Numerous other enterprisers like Stearman, of Wichita, Kansas, and Stinson, of Detroit, Michigan, began creating private aircraft to exploit the coming boom in personal flying. Many, drawing the analogy with the automobile, were convinced that this boom had already arrived, and began building airports and flying services all over the country. Much of this building was based on shoestring finance, but some of it was sound. And all of it might have made steady progress except for one thing: speculation permeated the sound core of aviation just as it ate at the vitals of all other industry.
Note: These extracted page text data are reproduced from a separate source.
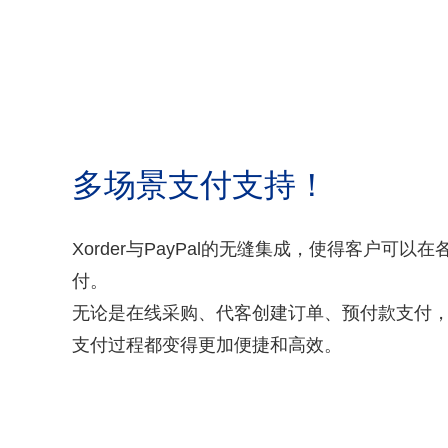
多场景支付支持！
Xorder与PayPal的无缝集成，使得客户可以在
付。
无论是在线采购、代客创建订单、预付款支付
支付过程都变得更加便捷和高效。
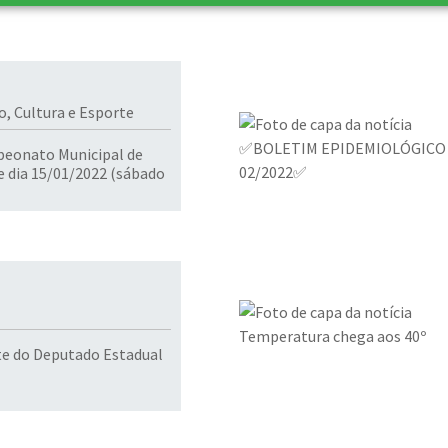
o, Cultura e Esporte
eonato Municipal de
e dia 15/01/2022 (sábado
te do Deputado Estadual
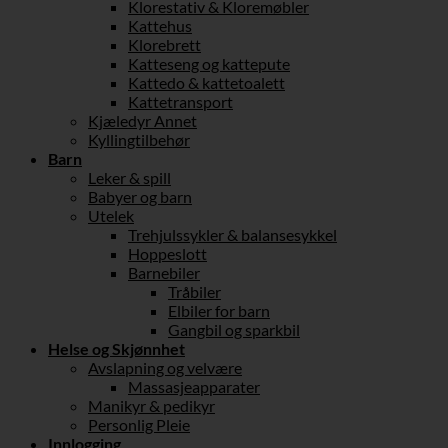
Klorestativ & Kloremøbler
Kattehus
Klorebrett
Katteseng og kattepute
Kattedo & kattetoalett
Kattetransport
Kjæledyr Annet
Kyllingtilbehør
Barn
Leker & spill
Babyer og barn
Utelek
Trehjulssykler & balansesykkel
Hoppeslott
Barnebiler
Tråbiler
Elbiler for barn
Gangbil og sparkbil
Helse og Skjønnhet
Avslapning og velvære
Massasjeapparater
Manikyr & pedikyr
Personlig Pleie
Innlogging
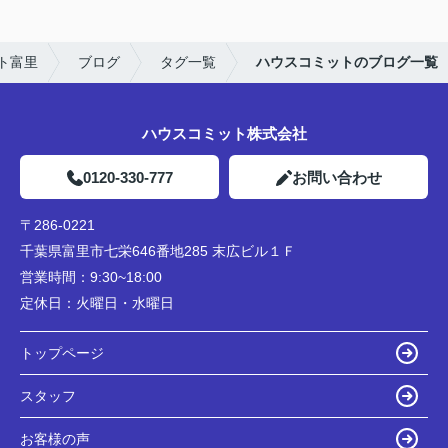
ト富里
ブログ
タグ一覧
ハウスコミットのブログ一覧
ハウスコミット株式会社
0120-330-777
お問い合わせ
〒286-0221
千葉県富里市七栄646番地285 末広ビル１Ｆ
営業時間：
9:30~18:00
定休日：
火曜日・水曜日
トップページ
スタッフ
お客様の声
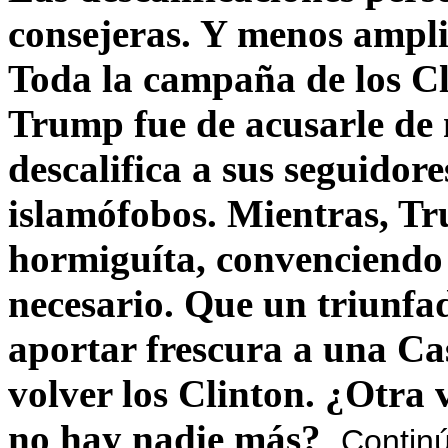
consejeras. Y menos ampli
Toda la campaña de los C
Trump fue de acusarle de 
descalifica a sus seguido
islamófobos. Mientras, T
hormiguíta, convenciendo 
necesario. Que un triunfa
aportar frescura a una C
volver los Clinton. ¿Otra
no hay nadie más?
Contin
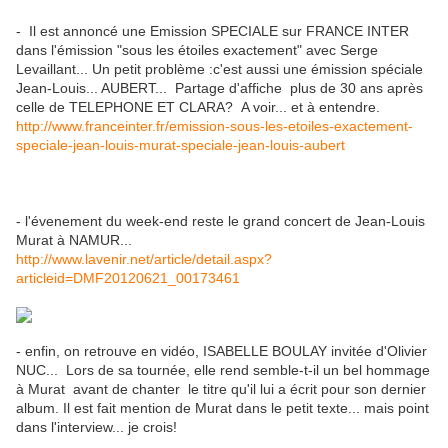
- Il est annoncé une Emission SPECIALE sur FRANCE INTER
dans l'émission "sous les étoiles exactement" avec Serge
Levaillant... Un petit problème :c'est aussi une émission spéciale
Jean-Louis... AUBERT... Partage d'affiche plus de 30 ans après
celle de TELEPHONE ET CLARA? A voir... et à entendre.
http://www.franceinter.fr/emission-sous-les-etoiles-exactement-
speciale-jean-louis-murat-speciale-jean-louis-aubert
- l'évenement du week-end reste le grand concert de Jean-Louis
Murat à NAMUR...
http://www.lavenir.net/article/detail.aspx?
articleid=DMF20120621_00173461
- enfin, on retrouve en vidéo, ISABELLE BOULAY invitée d'Olivier
NUC... Lors de sa tournée, elle rend semble-t-il un bel hommage
à Murat avant de chanter le titre qu'il lui a écrit pour son dernier
album. Il est fait mention de Murat dans le petit texte... mais point
dans l'interview... je crois!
Even naval officers, who up until then had seemed to pride themselves on a certain aloofness to the marts of trade, now began dabbling in “the market.” Profits here were sure and swift—provided always you were on the inside. One of our friends had an inside tip on a new graveyard to be constructed within the city limits of Los Angeles, with the advice and consent of the City Council, where profits were quick and sure. The harvest for this enterprise was guaranteed to be as sure as—say, death and taxes. This friend looked down his nose at another man whose mouselike wife had been inveigled by a door-to-door salesman into buying a lot in Long Beach, California. The extra burden of paying for this “investment” was about to break the couple down when someone poked a hole in a nearby piece of ground and the oil field on Signal Hill was born. Now the young wife followed the young husband’s battleship around in her private yacht. But none of this seemed to discourage creative enterprise, like the rising aircraft manufacturing and air-transport industries.
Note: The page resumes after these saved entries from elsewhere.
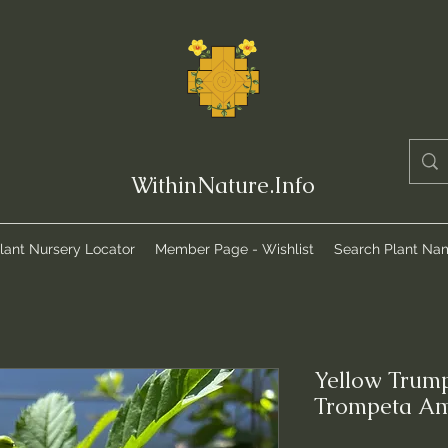
WithinNature.Info
lant Nursery Locator
Member Page - Wishlist
Search Plant Na
Yellow Trump
Trompeta Ama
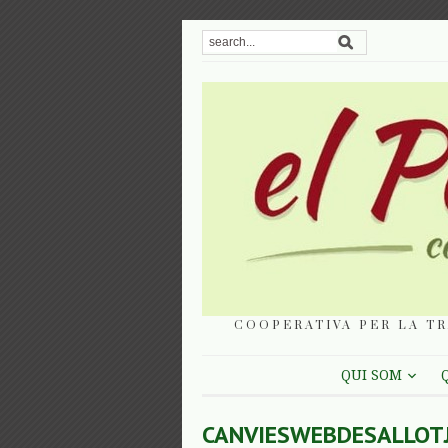
COOPERATIVA PER LA TR
QUI SOM
CANVIESWEBDESALLOT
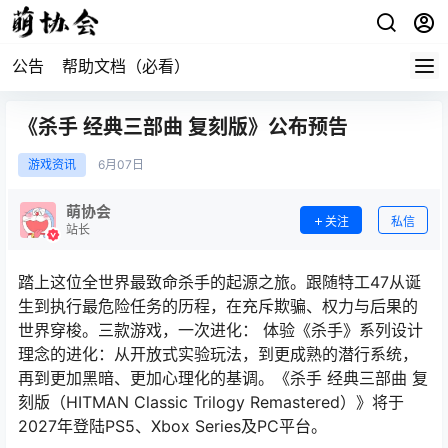
公告
帮助文档（必看）
《杀手 经典三部曲 复刻版》公布预告
游戏资讯
6月
07日
萌协会
关注
私信
站长
踏上这位全世界最致命杀手的起源之旅。跟随特工47从诞
生到执行最危险任务的历程，在充斥欺骗、权力与后果的
世界穿梭。三款游戏，一次进化： 体验《杀手》系列设计
理念的进化：从开放式实验玩法，到更成熟的潜行系统，
再到更加黑暗、更加心理化的基调。《杀手 经典三部曲 复
刻版（HITMAN Classic Trilogy Remastered）》将于
2027年登陆PS5、Xbox Series及PC平台。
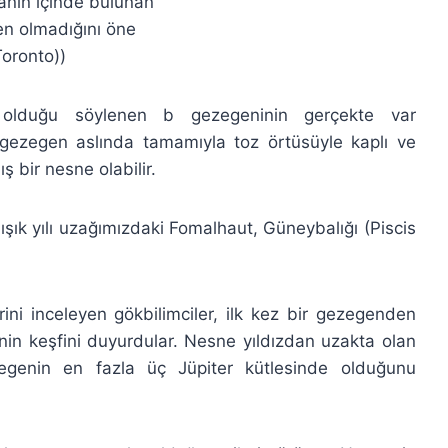
kanın içinde bulunan
en olmadığını öne
Toronto))
it olduğu söylenen b gezegeninin gerçekte var
 gezegen aslında tamamıyla toz örtüsüyle kaplı ve
bir nesne olabilir.
ışık yılı uzağımızdaki Fomalhaut, Güneybalığı (Piscis
ini inceleyen gökbilimciler, ilk kez bir gezegenden
nin keşfini duyurdular. Nesne yıldızdan uzakta olan
zegenin en fazla üç Jüpiter kütlesinde olduğunu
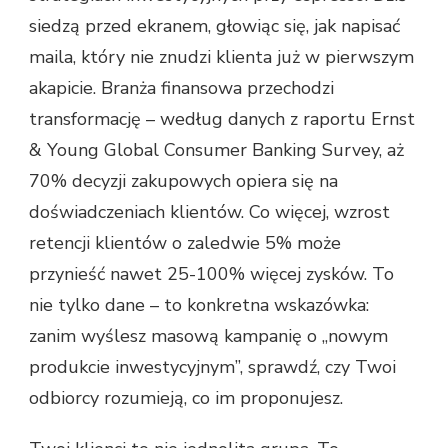
siedzą przed ekranem, głowiąc się, jak napisać
maila, który nie znudzi klienta już w pierwszym
akapicie. Branża finansowa przechodzi
transformację – według danych z raportu Ernst
& Young Global Consumer Banking Survey, aż
70% decyzji zakupowych opiera się na
doświadczeniach klientów. Co więcej, wzrost
retencji klientów o zaledwie 5% może
przynieść nawet 25-100% więcej zysków. To
nie tylko dane – to konkretna wskazówka:
zanim wyślesz masową kampanię o „nowym
produkcie inwestycyjnym”, sprawdź, czy Twoi
odbiorcy rozumieją, co im proponujesz.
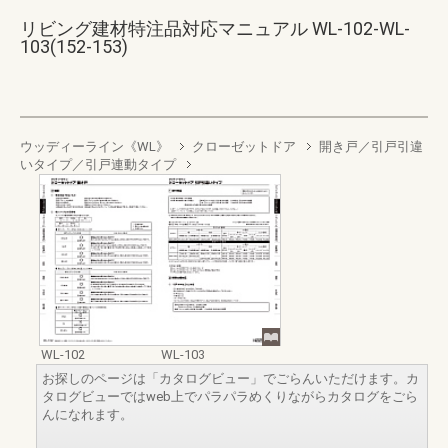
リビング建材特注品対応マニュアル WL-102-WL-
103(152-153)
ウッディーライン《WL》
クローゼットドア
開き戸／引戸引違
いタイプ／引戸連動タイプ
WL-102
WL-103
お探しのページは「カタログビュー」でごらんいただけます。カ
タログビューではweb上でパラパラめくりながらカタログをごら
んになれます。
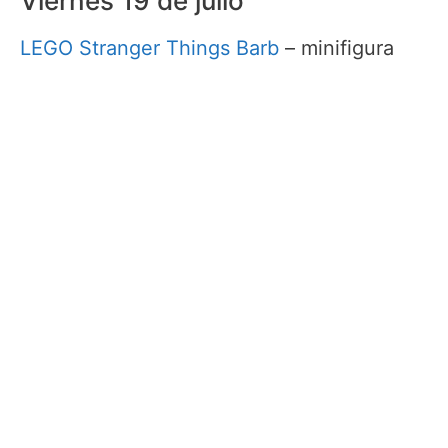
Viernes 19 de julio
LEGO Stranger Things Barb
– minifigura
Among the newcomers in the manufacturing field, Donald Douglas and “Dutch” Kindleberger began to stand out. Prior to their advent, most of the newcomers had been alumni of the great Curtiss Aeroplane Company, of Garden City, Long Island. But Glenn L. Martin, an early bird who had pioneered American twin-engined bombers with his famous Martin bomber, had collected a stable of promising colts; Don Douglas, Dutch Kindleberger, and Larry Bell had worked for him until some temperamental disagreement sent all three on independent projects. After that, each concentrated his efforts to outdoing the others, and especially the old master, Glenn Martin. We in BUAERO, sitting as we did at the crossroads, could always get the dirt and low-down from the visiting firemen and, after sifting it and appraising it, use our own judgment in how to make it pay dividends in new development. Intercompany competition mixed up with interservice competition and whirled about in the old slipstream might look disorderly and inefficient, but it was motivated by highly creative impulses.
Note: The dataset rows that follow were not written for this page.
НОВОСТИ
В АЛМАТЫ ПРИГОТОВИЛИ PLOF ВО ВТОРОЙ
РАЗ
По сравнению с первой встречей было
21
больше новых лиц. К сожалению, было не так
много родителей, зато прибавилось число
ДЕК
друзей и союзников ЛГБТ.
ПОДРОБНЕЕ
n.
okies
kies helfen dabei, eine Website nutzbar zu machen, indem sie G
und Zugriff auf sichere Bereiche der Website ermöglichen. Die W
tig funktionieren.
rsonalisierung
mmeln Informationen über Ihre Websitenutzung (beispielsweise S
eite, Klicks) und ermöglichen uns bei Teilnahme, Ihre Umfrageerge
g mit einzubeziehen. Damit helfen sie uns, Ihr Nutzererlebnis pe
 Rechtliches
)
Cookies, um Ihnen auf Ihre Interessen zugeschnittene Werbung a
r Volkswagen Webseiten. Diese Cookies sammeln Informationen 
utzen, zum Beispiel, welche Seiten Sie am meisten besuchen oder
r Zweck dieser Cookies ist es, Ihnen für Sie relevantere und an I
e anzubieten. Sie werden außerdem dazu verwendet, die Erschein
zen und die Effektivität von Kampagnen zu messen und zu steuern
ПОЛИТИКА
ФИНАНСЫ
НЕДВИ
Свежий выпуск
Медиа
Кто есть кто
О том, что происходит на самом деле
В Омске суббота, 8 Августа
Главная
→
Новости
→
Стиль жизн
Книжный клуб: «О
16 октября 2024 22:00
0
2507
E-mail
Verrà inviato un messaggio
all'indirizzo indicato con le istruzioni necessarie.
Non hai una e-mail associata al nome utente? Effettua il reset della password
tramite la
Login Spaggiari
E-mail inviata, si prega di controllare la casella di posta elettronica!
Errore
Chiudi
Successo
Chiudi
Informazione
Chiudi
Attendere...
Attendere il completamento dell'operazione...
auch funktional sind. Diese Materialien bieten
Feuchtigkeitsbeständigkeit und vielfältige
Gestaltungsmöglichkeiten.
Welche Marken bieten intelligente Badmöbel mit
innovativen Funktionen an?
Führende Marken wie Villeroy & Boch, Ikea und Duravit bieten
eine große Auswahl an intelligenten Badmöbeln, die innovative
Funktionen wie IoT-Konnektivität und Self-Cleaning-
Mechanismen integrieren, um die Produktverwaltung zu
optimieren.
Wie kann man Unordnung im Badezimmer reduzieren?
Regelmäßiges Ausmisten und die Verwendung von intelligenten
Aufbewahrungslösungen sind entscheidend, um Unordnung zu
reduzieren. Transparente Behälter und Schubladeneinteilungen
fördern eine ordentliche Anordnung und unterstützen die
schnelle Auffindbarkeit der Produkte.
Admiral Moffett kept his own Bureau on its toes by involving us in all sorts of racing or other projects. Back in Bruce Leighton’s time, BUAERO had given Don Douglas the job of building an experimental single-engined Liberty torpedo-bomber plane—one with extra large tanks for long-range flying. But after Don had produced a masterpiece, the Army Air Service seized upon the type while the Navy dawdled, and the Army had completed the first ’round-the-world flight. This job, a masterpiece of planning and operations, proved such a pronounced success that it gave great impetus to other projects. It also gave the Navy such pain that Admiral Moffett never got over it.